I have long campaigned against the activation of section 40 of the Crime and Courts Act, as well as a second Leveson inquiry which would have examined the culture, practices and ethics of the press, so I was delighted that the Conservative manifesto says that neither will happen. The Government held a consultation about this earlier this year and the wording in the manifesto is the first official response to that consultation. I hope that this now puts the matter to bed.
If section 40 of the Crime and Courts Act was activated it would have meant that any publication not a member of Impress, the press regulator largely funded by Max Mosley, would have had to pay all the costs in a libel case even if it successfully defended a claim. As things stand, the loser in a libel case has to pay all their own costs and the lion’s share of their winner’s.

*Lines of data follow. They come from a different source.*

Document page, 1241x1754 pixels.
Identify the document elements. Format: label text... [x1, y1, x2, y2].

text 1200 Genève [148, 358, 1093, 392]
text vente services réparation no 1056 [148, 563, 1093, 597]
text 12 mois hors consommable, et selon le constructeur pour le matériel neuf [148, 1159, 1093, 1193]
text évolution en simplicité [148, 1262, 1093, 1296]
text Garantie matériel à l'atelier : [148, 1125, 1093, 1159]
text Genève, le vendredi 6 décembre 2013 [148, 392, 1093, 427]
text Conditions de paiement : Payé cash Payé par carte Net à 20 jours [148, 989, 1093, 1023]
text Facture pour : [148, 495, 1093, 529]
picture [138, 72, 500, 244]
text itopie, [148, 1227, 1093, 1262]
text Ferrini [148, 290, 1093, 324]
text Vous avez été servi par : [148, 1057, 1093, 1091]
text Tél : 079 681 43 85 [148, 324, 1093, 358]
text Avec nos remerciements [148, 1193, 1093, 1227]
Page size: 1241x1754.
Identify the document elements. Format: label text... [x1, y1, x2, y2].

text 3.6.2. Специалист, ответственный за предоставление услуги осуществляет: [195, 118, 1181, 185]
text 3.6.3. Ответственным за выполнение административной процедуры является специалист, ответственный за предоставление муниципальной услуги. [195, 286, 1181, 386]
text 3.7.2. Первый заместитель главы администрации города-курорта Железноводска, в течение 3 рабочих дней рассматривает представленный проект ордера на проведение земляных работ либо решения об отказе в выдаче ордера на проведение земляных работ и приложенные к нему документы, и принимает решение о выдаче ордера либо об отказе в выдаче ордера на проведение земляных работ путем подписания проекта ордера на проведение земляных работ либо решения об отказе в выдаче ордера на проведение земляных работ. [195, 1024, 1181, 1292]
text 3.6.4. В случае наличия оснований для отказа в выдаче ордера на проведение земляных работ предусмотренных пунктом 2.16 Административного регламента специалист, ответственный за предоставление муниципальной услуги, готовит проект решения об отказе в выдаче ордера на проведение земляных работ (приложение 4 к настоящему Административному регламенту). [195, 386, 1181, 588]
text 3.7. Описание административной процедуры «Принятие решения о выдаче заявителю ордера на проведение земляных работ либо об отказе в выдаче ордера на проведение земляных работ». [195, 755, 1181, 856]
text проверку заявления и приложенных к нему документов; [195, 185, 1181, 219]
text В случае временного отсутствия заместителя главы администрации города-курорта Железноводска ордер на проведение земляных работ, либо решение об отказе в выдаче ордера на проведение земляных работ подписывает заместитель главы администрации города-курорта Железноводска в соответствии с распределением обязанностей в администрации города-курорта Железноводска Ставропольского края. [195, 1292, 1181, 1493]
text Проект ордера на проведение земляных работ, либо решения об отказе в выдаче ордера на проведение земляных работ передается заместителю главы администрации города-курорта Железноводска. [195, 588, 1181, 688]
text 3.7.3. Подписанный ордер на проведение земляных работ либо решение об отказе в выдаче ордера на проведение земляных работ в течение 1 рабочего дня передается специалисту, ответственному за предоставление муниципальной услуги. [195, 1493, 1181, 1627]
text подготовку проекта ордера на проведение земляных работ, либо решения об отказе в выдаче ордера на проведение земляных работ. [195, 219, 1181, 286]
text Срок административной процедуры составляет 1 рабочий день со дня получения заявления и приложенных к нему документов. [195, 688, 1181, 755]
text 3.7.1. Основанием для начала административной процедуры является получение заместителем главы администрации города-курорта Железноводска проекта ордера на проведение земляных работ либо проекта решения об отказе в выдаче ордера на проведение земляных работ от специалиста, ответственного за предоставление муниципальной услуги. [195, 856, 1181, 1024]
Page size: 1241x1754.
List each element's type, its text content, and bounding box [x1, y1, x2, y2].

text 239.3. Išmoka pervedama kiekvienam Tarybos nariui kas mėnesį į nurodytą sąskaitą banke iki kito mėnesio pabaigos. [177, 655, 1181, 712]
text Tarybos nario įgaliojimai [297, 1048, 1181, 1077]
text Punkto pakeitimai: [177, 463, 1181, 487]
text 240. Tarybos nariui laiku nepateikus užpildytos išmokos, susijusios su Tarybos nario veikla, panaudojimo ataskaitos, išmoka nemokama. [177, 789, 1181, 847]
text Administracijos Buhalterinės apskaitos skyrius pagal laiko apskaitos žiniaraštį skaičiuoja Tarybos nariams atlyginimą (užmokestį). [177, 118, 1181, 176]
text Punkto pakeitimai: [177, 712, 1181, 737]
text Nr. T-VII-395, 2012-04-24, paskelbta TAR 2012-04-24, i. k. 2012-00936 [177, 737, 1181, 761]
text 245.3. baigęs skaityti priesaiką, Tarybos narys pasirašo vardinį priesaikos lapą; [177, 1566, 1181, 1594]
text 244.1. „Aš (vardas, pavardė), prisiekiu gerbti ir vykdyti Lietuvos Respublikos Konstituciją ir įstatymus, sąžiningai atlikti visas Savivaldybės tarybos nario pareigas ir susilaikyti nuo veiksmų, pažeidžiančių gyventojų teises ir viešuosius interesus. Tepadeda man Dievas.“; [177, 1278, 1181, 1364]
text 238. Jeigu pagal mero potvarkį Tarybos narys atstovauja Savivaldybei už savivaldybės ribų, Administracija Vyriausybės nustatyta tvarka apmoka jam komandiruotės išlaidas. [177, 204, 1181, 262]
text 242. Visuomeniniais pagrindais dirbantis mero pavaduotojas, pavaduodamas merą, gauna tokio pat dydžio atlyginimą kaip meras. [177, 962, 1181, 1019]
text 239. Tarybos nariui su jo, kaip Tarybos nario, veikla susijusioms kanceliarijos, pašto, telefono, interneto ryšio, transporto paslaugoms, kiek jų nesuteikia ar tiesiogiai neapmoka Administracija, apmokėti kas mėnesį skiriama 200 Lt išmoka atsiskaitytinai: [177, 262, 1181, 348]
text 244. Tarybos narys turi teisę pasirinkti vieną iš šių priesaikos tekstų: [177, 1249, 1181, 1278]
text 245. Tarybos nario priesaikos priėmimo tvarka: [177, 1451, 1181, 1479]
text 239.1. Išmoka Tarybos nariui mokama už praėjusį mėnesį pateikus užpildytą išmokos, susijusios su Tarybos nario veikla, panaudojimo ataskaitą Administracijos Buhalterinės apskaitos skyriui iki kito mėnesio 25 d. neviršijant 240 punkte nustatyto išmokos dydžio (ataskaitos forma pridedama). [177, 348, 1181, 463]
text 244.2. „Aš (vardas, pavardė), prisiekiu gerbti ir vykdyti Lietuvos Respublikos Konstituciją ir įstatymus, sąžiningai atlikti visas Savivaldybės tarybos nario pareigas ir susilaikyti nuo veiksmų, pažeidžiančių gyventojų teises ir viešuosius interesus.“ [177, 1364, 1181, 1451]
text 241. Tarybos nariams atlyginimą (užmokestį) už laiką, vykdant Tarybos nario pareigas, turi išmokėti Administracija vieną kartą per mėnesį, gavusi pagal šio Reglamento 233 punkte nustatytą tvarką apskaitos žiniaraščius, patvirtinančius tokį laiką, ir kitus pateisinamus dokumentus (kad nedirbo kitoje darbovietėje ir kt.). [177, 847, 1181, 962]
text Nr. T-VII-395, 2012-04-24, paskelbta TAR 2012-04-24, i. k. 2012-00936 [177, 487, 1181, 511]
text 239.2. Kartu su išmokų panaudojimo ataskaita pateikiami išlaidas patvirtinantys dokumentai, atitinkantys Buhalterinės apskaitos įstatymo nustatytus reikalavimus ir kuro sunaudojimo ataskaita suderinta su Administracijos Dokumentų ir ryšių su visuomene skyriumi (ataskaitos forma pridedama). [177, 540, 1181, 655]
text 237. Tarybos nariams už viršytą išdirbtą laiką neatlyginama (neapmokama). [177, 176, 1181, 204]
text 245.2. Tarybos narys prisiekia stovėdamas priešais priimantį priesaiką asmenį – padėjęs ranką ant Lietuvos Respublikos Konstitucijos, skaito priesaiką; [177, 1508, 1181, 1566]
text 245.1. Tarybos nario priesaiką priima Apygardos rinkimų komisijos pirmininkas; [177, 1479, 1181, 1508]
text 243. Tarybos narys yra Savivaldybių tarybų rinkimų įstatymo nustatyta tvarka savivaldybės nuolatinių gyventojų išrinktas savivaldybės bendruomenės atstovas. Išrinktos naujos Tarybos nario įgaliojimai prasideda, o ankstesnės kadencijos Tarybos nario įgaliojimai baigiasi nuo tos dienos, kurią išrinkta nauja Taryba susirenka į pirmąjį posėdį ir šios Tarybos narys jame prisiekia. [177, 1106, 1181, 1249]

But if section 40 had been activated, publishers outside Impress would have had to pay their costs and their opponents’ costs even if they won. Section 40 was a stick inserted into the Crime and Courts Act by the enemies of press freedom in the Lords to try and force newspapers and magazines to agree to be regulated by an official, state-approved body. Had it been activated, publishers would have faced a stark choice: Submit to the state regulator or face ruinous costs if they dared to contest a libel case, regardless of its merits.
It’s worth pausing for a second to reflect on the nature of Impress and its attitude to the press. Not only is it largely funded by Max Mosley, who has made it his life’s mission to destroy the tabloids, but Impress is largely composed of metropolitan liberal types who loathe the red tops. For instance, Impress’s CEO Jonathan Heawood has shared social media posts comparing Daily Mail journalists to Nazis. If the Sun or the Mail had been forced to sign up, all complaints brought by aggrieved parties – and Impress’s definition of who is entitled to complain is very broad – would have been adjudicated by finger-wagging scolds who would like nothing more than to see them go out of business.
These same scolds will be up in arms about the Conservatives’ decision to repeal section 40, but it is perfectly consistent with the findings of the Leveson inquiry. Brian Leveson wanted a system of ‘voluntary self-regulation’ – that’s the phrase he used – so it was critical that the inducements that were put in place to coax publishers into signing up with the officially recognised regulator, which he wanted them to do, weren’t too draconian. That’s why, while he thought the rules regarding the award of costs in libel cases should be tweaked, he didn’t think the court should be forced to award costs to the claimant if the defendant wasn’t a member of the official regulatory body, win or lose. Section 40 went much further than anything recommended by Leveson and, because it directed the court whom to award costs to, would have encroached on the principle of judicial independence in a way he surely would have disapproved of.
As it turns out, the independent regulator set up by the press – IPSO – complies with almost all of Leveson’s recommendations and, to date, has been doing a good job. I can say this with some confidence because I was hauled over the coals by IPSO in response to a complaint by the makers of ‘The Great European Disaster Movie’, a piece of hysterical, pro-Remain propaganda that I reviewed unfavourably in the Daily Telegraph. In the end, the complaint was thrown out, but the process I was forced to go through to justify what I’d written was extremely robust.
So the decision not to activate section 40 is a victory, not just for the press, but for Brian Leveson too. I daresay he’s not too unhappy about the fact that he won’t be holding the ring in another three-ring circus, either. But the price of freedom is eternal vigilance and the enemies of the press in the Lords will no doubt already be plotting to insert something similar to section 40 in another bill in the next Parliament. Let’s hope the fact that the manifesto could not be clearer on this issue means they won’t succeed.